A database being columnar is more of an implementation detail regarding the underlying storage mechanism than it is a type of database. It has to do with how the data is physically stored, i.e. by putting values across rows of a single column adjacent to one another on disc/in memory.
Also Druid, HBase, Vertipaq (engine behind PowerBI), Redshift, Azure SQL DW, etc

Columnar compression is a really interesting engineering problem

Also notable is the Postgres column store extension.

Not as fancy / performant as the dedicated columns store databases, but it allows you mix and match row-tables with column-tables which is pretty nice.

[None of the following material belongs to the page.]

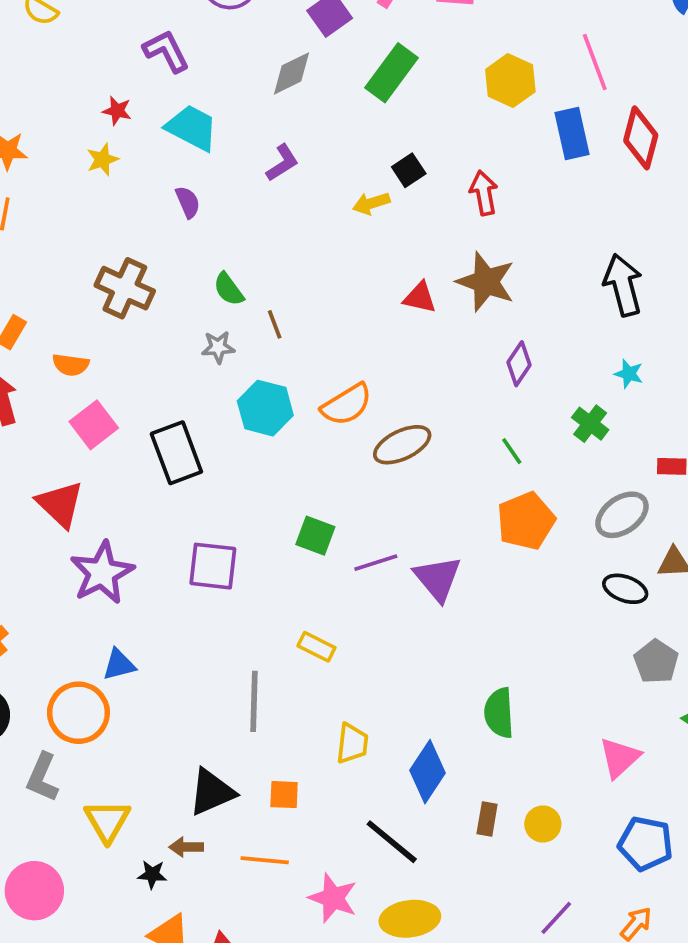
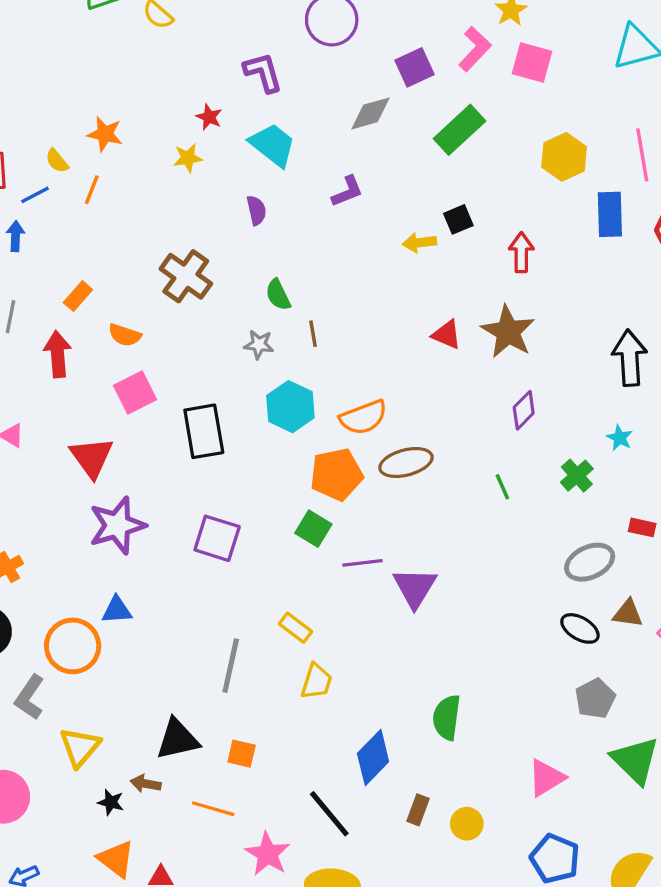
orange pentagon: (526, 521) -> (336, 474), moved
yellow trapezoid: (352, 743) -> (316, 682), moved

Yes it is, and I've written academically about this. For example: https://is.gd/9wwjjf
ClickHouse is another favourite
Clickhouse is a columnar system, yes, but is not a full-fledged DBMS. Specifically, I don't think it can join tables.
memsql (which was in there for new sql).
Eh... not quite. It's in-memory representation is row-based. It seems it uses columnar secondary storage. At least - that's what it says here: https://en.wikipedia.org/wiki/MemSQL
They are much faster for analytical queries, not for transactional ones. If they were overall faster they would be the default relational databases.
Yes, I did say "focused on Analytics" but I didn't clarify that they're only/mostly fast for analytic workloads.
I know very, very little about any of this, but would this be akin to entity component systems in video games? Forgive me if I'm way off.
Sorry, I don't know what "entity component systems" are. If you mean saving the same component for all entities, rather than saving a bag of components for each of the entities, then sort of.
Close enough to be helpful. Thank you.